### What the exercise asks
In the records below, how many lines hold the word "Instruction"? Give only the number.

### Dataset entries
-.-.-

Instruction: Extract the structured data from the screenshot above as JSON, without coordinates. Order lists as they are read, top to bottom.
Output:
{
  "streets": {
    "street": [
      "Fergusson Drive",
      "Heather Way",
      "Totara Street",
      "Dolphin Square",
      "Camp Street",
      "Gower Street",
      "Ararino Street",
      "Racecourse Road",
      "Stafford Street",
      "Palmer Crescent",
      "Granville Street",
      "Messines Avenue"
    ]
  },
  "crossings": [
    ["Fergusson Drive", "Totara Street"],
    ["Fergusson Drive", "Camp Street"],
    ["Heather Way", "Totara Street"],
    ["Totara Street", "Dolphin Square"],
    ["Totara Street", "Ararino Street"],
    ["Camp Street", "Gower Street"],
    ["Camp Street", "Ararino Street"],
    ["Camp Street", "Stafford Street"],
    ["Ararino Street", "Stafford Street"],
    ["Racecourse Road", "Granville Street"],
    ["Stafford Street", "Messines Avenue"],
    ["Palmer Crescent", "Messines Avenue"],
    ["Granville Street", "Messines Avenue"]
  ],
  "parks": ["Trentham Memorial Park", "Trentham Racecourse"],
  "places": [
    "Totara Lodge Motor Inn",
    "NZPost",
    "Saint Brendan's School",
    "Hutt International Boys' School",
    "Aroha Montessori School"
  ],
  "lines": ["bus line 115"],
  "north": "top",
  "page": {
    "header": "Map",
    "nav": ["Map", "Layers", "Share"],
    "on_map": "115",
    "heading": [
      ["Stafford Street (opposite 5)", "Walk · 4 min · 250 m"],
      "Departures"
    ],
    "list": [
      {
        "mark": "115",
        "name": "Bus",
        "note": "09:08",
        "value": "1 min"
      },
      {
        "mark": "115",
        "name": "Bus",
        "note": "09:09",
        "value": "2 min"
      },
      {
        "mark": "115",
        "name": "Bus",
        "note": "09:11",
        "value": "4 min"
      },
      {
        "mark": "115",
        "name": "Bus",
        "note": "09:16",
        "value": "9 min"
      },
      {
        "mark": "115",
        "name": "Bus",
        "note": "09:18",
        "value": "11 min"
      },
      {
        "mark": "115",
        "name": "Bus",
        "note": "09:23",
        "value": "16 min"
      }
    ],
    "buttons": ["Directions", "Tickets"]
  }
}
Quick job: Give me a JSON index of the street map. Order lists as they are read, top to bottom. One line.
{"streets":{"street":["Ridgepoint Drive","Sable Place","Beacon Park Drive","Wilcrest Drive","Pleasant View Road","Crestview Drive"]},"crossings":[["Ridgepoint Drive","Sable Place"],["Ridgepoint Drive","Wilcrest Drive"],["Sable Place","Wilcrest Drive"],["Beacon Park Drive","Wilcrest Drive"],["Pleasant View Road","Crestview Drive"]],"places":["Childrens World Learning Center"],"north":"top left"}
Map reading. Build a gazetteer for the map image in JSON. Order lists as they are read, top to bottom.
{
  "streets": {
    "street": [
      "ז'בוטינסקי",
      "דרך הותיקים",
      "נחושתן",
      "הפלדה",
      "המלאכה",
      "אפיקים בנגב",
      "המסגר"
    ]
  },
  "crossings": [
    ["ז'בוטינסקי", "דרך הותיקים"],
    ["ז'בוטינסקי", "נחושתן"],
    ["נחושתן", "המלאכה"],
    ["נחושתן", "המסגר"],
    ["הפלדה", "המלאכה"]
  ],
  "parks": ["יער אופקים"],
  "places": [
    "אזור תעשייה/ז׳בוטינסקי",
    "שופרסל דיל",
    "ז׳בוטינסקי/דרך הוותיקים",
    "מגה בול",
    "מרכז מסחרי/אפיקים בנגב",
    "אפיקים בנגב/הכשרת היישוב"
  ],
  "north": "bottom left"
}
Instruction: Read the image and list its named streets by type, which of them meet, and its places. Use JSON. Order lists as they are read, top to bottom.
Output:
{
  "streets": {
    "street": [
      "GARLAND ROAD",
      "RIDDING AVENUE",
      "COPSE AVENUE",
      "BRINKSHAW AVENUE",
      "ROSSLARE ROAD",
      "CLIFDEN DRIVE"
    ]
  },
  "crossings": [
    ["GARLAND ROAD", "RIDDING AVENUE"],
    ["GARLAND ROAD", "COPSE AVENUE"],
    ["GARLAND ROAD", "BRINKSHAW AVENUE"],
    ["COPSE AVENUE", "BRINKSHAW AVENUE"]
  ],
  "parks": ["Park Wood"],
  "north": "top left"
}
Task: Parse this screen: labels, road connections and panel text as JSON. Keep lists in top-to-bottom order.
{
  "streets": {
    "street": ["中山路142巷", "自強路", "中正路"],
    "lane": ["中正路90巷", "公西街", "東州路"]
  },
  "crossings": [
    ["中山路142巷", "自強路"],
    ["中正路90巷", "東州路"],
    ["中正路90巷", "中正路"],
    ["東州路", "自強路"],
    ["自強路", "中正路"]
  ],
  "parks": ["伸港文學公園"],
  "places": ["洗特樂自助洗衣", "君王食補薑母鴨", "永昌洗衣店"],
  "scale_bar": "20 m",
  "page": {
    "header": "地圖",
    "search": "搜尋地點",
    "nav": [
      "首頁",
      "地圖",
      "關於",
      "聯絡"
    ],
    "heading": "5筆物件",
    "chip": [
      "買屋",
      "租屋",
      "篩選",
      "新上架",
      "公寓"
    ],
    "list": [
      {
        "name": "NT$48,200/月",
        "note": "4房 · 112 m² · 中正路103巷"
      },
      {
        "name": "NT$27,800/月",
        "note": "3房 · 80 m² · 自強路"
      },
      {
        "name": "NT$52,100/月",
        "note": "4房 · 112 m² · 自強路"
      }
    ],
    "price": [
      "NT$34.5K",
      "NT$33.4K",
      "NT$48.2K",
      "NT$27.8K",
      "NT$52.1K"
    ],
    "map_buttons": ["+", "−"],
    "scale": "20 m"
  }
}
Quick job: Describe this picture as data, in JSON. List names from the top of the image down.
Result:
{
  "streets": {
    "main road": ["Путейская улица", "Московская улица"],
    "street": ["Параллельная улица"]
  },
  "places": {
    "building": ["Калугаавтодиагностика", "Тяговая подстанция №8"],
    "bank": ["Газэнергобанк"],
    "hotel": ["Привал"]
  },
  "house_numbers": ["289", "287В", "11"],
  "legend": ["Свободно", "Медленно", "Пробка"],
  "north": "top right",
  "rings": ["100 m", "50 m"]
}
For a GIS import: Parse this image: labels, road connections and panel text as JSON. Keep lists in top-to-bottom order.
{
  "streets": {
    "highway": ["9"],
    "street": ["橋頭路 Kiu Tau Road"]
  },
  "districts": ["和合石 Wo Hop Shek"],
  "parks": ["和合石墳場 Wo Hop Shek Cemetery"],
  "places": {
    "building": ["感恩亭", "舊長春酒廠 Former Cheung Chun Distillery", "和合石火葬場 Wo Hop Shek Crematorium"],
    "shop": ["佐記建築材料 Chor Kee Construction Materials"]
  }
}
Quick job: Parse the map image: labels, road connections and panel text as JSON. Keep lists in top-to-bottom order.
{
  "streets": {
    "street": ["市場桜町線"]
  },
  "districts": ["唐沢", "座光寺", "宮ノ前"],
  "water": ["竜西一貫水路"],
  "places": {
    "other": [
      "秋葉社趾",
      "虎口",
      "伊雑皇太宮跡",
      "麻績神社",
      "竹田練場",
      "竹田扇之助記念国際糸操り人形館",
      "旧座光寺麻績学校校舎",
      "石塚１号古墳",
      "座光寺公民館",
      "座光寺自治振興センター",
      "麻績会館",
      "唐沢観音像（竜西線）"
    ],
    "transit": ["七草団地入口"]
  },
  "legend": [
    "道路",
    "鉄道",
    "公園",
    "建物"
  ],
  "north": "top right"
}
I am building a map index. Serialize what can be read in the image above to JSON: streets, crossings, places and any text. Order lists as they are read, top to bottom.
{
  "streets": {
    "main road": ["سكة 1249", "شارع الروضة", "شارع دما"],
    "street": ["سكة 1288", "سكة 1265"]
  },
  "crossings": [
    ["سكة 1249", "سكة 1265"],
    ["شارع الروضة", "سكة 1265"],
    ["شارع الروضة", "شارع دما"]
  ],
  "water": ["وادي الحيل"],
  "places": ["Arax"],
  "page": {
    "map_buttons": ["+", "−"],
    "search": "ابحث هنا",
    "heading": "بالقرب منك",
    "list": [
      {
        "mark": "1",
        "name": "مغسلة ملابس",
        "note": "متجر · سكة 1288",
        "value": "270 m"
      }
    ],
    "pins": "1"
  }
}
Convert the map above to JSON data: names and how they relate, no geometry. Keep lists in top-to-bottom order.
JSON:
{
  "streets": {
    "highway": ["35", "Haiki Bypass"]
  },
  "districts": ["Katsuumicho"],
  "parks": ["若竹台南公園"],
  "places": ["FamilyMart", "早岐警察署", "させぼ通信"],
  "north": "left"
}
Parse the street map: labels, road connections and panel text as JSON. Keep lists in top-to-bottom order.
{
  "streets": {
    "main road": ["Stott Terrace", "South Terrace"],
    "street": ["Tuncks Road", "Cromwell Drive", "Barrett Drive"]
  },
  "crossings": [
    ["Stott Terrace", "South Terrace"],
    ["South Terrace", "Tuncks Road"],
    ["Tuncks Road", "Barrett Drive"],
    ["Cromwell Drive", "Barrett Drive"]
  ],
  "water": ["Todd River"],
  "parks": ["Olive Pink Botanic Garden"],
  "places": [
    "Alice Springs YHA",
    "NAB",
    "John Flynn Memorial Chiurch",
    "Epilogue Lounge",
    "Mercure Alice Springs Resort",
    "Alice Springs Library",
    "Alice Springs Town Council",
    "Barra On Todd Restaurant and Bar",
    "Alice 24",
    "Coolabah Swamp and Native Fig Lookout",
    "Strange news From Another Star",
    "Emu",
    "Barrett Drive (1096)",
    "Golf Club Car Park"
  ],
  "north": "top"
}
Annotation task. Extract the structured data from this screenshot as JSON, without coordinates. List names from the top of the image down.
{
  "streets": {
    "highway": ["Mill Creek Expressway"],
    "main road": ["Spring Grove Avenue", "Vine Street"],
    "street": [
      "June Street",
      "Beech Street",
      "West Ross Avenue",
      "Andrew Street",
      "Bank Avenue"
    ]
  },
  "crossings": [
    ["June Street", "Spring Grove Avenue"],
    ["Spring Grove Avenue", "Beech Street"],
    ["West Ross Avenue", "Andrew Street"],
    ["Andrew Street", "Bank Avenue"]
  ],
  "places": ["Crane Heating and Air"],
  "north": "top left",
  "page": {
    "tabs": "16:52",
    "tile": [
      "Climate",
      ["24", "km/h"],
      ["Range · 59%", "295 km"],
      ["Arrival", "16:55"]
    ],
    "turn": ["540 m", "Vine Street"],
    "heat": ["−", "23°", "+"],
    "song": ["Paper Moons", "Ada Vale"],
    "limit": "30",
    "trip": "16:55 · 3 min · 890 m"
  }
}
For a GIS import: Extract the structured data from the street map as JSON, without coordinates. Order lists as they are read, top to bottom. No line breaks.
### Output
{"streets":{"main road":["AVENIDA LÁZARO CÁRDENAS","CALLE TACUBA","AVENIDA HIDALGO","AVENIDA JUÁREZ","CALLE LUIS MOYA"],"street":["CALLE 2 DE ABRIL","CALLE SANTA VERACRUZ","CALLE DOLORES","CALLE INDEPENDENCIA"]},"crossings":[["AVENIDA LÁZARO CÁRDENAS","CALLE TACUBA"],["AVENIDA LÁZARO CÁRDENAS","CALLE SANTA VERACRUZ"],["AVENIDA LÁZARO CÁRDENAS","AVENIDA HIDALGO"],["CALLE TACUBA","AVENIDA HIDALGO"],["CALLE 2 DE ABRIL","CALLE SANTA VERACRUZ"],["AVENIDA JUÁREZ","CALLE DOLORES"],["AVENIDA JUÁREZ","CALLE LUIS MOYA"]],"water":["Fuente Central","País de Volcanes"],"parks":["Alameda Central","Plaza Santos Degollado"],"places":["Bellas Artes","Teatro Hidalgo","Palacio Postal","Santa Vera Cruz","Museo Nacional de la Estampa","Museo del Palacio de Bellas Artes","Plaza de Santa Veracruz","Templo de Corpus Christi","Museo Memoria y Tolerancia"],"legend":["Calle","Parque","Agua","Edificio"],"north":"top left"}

-.-.-

### Answer to the problem
2